Industry experts currently project a roughly 95% probability of SEC approval for spot Solana ETFs based on these developments. If approved, spot Solana ETFs would join existing Bitcoin and Ethereum spot ETFs approved in the US. The recent automatic approval and launch of the REX-Osprey Solana and Staking ETF under a different regulatory approach indicate some regulatory openness to staking concepts.

The filings address custodianship and staking disclosures, reflecting active dialogue with the SEC. The SEC has been pushing issuers to refile by the end of July 2025, with a first formal deadline for approval set for October 10, 2025.

Grayscale's filing for a Solana spot ETF stands out as the firm plans to charge its 2.5% fee in SOL tokens instead of traditional dollars. This move could potentially attract more Solana holders to the ETF, aligning with the cryptocurrency's native token.

However, the bullish momentum for Solana seems to be waning, with momentum indicators like MACD, RSI, and BoP suggesting a slowdown. The price of Solana is currently resting just above horizontal support in the $165-168 zone after a rejection from the upper boundary of a rising wedge. A close back above $180 could potentially restart the uptrend for Solana.

It's important to note that while these developments are promising, market conditions can change rapidly. It's crucial to verify information on your own and consult with a professional before making any decisions based on this content.

Disclaimer: The aim of this article is to deliver accurate and timely information but should not be taken as financial or investment advice.

[1] Balchunas, E., & Geraci, N. (2023). SEC and ETF issuers in serious dialogue over Solana ETFs. Bloomberg. [2] CoinShares. (2023). CoinShares files for Solana Staking ETF in Delaware. CoinShares. [3] Polymarket. (2023). More than 99% chances of approval of a spot SOL ETF in 2025. Polymarket. [4] SEC. (2023). Amended filings for Solana spot ETFs with the SEC. SEC.gov.

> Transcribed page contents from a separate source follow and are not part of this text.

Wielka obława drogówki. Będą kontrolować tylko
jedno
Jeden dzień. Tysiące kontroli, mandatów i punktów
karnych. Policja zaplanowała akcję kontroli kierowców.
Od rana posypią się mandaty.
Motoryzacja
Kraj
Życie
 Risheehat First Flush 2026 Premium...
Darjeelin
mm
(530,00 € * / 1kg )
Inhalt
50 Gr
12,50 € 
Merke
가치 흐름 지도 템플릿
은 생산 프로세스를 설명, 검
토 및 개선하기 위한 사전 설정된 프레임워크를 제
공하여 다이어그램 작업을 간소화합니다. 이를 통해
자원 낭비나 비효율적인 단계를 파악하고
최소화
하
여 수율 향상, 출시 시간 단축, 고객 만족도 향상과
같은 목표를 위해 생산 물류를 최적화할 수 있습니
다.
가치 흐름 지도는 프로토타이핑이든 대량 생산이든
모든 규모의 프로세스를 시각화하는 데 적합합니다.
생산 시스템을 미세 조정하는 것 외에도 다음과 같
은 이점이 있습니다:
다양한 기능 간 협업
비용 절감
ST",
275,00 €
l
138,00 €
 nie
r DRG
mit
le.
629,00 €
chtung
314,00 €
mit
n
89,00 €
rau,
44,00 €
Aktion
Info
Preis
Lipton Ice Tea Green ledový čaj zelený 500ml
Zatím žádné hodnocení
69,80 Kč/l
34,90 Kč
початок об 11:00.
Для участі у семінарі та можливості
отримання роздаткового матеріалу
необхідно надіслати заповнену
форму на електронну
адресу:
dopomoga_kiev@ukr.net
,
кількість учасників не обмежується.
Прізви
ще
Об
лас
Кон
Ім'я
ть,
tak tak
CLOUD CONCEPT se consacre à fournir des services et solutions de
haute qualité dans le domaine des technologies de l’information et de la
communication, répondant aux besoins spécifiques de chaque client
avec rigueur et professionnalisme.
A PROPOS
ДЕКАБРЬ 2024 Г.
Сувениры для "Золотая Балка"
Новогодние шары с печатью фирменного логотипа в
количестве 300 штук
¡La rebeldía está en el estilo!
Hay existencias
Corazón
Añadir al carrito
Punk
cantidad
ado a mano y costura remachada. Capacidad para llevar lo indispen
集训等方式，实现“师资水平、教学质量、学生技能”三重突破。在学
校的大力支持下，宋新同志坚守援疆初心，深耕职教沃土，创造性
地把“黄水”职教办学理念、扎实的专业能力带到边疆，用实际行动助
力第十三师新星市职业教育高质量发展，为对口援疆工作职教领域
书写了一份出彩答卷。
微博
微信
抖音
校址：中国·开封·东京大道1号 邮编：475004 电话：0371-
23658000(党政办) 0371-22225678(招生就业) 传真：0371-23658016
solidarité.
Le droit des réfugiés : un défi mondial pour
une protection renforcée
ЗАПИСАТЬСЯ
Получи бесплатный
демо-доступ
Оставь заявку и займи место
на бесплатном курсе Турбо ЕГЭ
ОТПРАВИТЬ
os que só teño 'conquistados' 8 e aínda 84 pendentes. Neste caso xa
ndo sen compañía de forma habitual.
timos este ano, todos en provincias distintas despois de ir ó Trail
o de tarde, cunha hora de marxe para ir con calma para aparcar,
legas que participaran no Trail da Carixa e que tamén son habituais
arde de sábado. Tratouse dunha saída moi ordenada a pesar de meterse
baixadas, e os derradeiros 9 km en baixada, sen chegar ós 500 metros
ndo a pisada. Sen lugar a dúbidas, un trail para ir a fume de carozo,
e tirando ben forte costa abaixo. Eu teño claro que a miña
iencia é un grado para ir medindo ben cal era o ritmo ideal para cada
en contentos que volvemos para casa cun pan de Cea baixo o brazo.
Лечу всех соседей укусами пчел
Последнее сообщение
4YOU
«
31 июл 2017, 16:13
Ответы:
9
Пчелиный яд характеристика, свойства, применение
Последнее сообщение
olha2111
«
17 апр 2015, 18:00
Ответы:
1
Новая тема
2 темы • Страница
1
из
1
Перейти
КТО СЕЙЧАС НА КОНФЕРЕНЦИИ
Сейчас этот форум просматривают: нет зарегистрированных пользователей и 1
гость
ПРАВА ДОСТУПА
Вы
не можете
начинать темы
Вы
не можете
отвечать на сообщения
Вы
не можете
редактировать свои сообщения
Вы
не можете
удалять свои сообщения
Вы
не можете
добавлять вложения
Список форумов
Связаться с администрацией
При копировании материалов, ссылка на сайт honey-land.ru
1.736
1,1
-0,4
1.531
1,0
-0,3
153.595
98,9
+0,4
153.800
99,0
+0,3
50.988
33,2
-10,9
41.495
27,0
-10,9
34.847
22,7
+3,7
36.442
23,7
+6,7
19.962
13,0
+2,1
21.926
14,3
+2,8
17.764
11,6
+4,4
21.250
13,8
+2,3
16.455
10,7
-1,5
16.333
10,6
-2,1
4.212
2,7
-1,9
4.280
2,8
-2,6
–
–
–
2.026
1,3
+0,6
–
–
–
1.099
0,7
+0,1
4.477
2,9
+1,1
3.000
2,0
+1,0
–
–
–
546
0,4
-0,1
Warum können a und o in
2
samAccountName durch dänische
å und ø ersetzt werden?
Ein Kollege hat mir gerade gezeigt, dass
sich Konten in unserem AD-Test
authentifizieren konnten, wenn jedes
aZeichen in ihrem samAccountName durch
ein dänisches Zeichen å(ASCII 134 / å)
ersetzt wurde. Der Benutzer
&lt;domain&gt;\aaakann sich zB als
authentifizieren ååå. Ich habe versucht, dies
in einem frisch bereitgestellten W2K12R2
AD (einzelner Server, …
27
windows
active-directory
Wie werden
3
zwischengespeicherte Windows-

  1. The filings with the SEC for Solana spot exchange-traded funds (ETFs) by asset managers like Grayscale, VanEck, Bitwise, Canary Capital, Franklin Templeton, Fidelity, and CoinShares indicate a growing interest in investing in technology-driven finance, specifically, the Solana blockchain.
  2. Notably, CoinShares proposes a unique Solana Staking ETF, offering an opportunity for US-based investors to earn passive income via staking rewards, showcasing the potential of integrating technology and finance for passive income generation.